--- START ---

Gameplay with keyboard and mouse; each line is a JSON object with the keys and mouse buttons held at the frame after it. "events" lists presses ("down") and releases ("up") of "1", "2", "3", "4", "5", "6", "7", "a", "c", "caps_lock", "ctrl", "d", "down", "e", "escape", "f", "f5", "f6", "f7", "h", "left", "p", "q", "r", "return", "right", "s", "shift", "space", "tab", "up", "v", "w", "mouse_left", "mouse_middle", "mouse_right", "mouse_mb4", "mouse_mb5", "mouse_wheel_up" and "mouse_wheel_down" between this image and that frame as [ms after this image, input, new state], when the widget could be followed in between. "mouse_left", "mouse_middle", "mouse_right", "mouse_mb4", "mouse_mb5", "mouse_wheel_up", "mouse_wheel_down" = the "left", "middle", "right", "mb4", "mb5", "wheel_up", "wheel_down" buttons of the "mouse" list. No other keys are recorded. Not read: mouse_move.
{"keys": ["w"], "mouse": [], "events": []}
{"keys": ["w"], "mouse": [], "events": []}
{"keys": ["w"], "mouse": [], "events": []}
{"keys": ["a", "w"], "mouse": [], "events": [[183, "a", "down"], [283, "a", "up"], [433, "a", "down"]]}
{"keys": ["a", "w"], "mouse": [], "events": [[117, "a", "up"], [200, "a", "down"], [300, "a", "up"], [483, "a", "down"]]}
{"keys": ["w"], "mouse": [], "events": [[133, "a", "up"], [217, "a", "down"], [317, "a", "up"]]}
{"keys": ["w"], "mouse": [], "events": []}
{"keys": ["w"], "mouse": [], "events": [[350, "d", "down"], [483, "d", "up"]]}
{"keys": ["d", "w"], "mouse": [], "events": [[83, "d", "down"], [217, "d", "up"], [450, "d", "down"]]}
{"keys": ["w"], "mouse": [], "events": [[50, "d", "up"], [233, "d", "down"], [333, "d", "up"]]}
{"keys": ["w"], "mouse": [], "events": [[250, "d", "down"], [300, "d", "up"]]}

--- END ---

> _Exercise objective_:
The records above must be written out again exactly.

> _Result_:
Gameplay with keyboard and mouse; each line is a JSON object with the keys and mouse buttons held at the frame after it. "events" lists presses ("down") and releases ("up") of "1", "2", "3", "4", "5", "6", "7", "a", "c", "caps_lock", "ctrl", "d", "down", "e", "escape", "f", "f5", "f6", "f7", "h", "left", "p", "q", "r", "return", "right", "s", "shift", "space", "tab", "up", "v", "w", "mouse_left", "mouse_middle", "mouse_right", "mouse_mb4", "mouse_mb5", "mouse_wheel_up" and "mouse_wheel_down" between this image and that frame as [ms after this image, input, new state], when the widget could be followed in between. "mouse_left", "mouse_middle", "mouse_right", "mouse_mb4", "mouse_mb5", "mouse_wheel_up", "mouse_wheel_down" = the "left", "middle", "right", "mb4", "mb5", "wheel_up", "wheel_down" buttons of the "mouse" list. No other keys are recorded. Not read: mouse_move.
{"keys": ["w"], "mouse": [], "events": []}
{"keys": ["w"], "mouse": [], "events": []}
{"keys": ["w"], "mouse": [], "events": []}
{"keys": ["a", "w"], "mouse": [], "events": [[183, "a", "down"], [283, "a", "up"], [433, "a", "down"]]}
{"keys": ["a", "w"], "mouse": [], "events": [[117, "a", "up"], [200, "a", "down"], [300, "a", "up"], [483, "a", "down"]]}
{"keys": ["w"], "mouse": [], "events": [[133, "a", "up"], [217, "a", "down"], [317, "a", "up"]]}
{"keys": ["w"], "mouse": [], "events": []}
{"keys": ["w"], "mouse": [], "events": [[350, "d", "down"], [483, "d", "up"]]}
{"keys": ["d", "w"], "mouse": [], "events": [[83, "d", "down"], [217, "d", "up"], [450, "d", "down"]]}
{"keys": ["w"], "mouse": [], "events": [[50, "d", "up"], [233, "d", "down"], [333, "d", "up"]]}
{"keys": ["w"], "mouse": [], "events": [[250, "d", "down"], [300, "d", "up"]]}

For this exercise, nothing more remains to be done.